### Work order
Copy out the text of all the records below word for word, omitting the pictures.

### Source material
══════════════════════════════

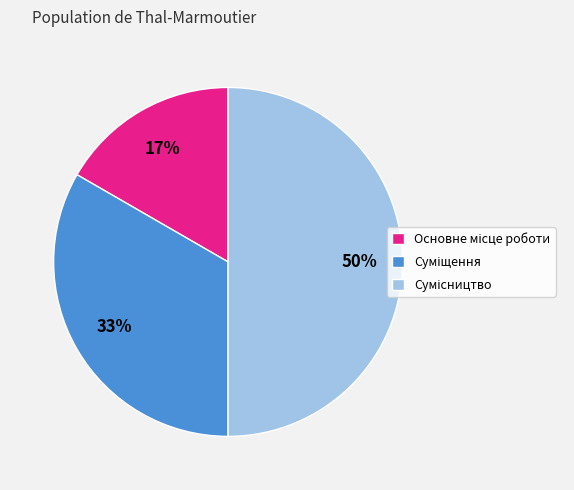

To the nearest percent, what is the difference between the largest and smallest slice percentages?

33%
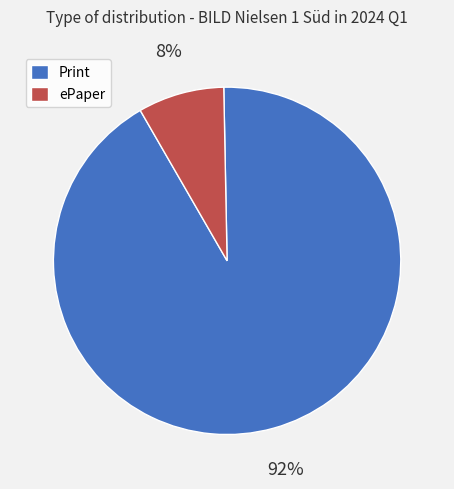

Is there any slice that represents more than half of the pie?

Yes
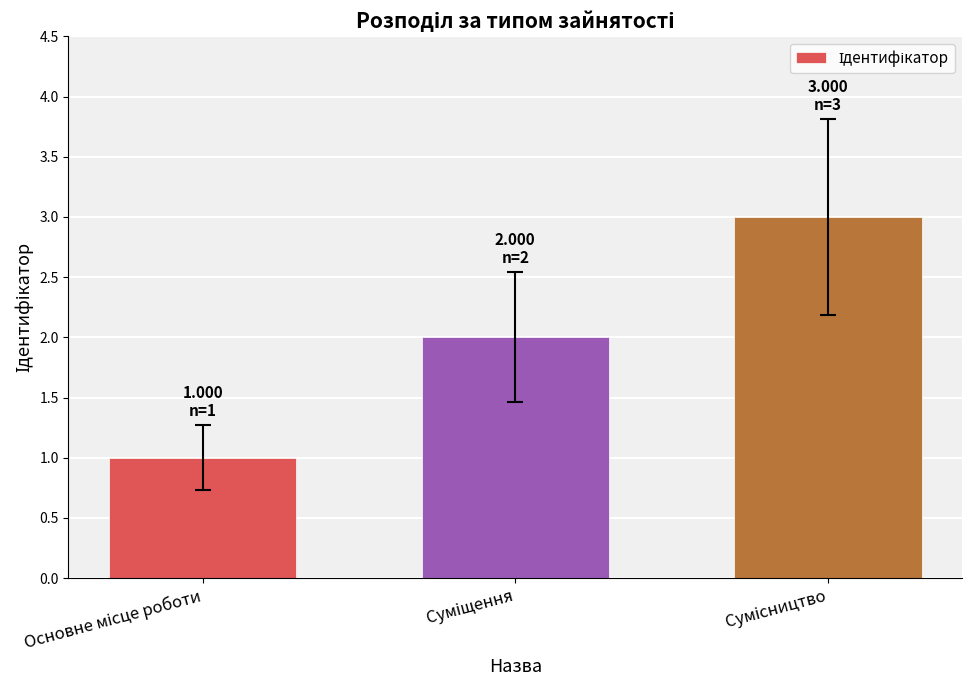

What is the maximum value shown in the chart?

3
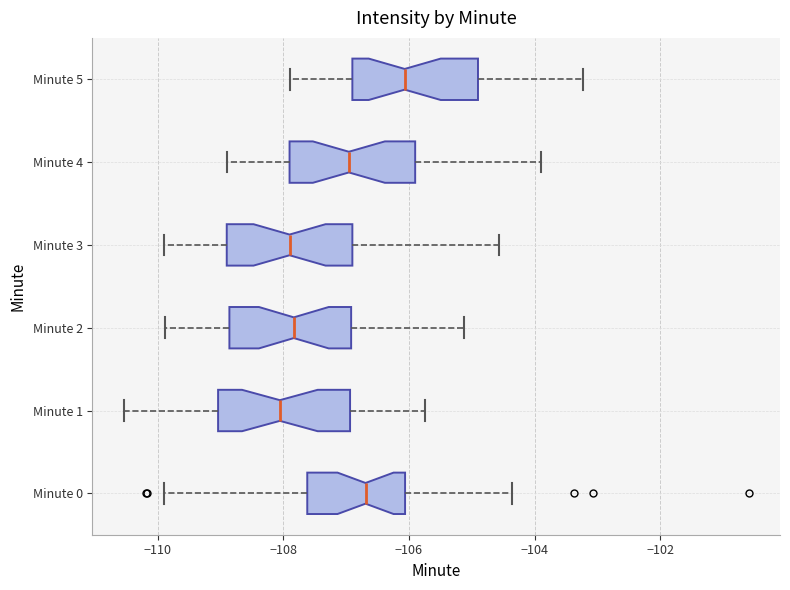

Reading bottom to top, transcribe this box plot: for each box, give where its median line is, the range the box spans, and where its two whiskers end, as read against the x-axis. The values are not printed on the chart, so give them approximately, as read against the axis.

Minute 0: median -106.6, box -107.6 to -106.0, whiskers -109.8 to -104.4
Minute 1: median -108.0, box -109.0 to -107.0, whiskers -110.6 to -105.8
Minute 2: median -107.8, box -108.8 to -107.0, whiskers -109.8 to -105.2
Minute 3: median -108.0, box -109.0 to -107.0, whiskers -110.0 to -104.6
Minute 4: median -107.0, box -108.0 to -106.0, whiskers -109.0 to -104.0
Minute 5: median -106.0, box -107.0 to -105.0, whiskers -108.0 to -103.2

══════════════════════════════

### Task output
To the nearest percent, what is the difference between the largest and smallest slice percentages?

33%

Is there any slice that represents more than half of the pie?

Yes

What is the maximum value shown in the chart?

3

Reading bottom to top, transcribe this box plot: for each box, give where its median line is, the range the box spans, and where its two whiskers end, as read against the x-axis. The values are not printed on the chart, so give them approximately, as read against the axis.

Minute 0: median -106.6, box -107.6 to -106.0, whiskers -109.8 to -104.4
Minute 1: median -108.0, box -109.0 to -107.0, whiskers -110.6 to -105.8
Minute 2: median -107.8, box -108.8 to -107.0, whiskers -109.8 to -105.2
Minute 3: median -108.0, box -109.0 to -107.0, whiskers -110.0 to -104.6
Minute 4: median -107.0, box -108.0 to -106.0, whiskers -109.0 to -104.0
Minute 5: median -106.0, box -107.0 to -105.0, whiskers -108.0 to -103.2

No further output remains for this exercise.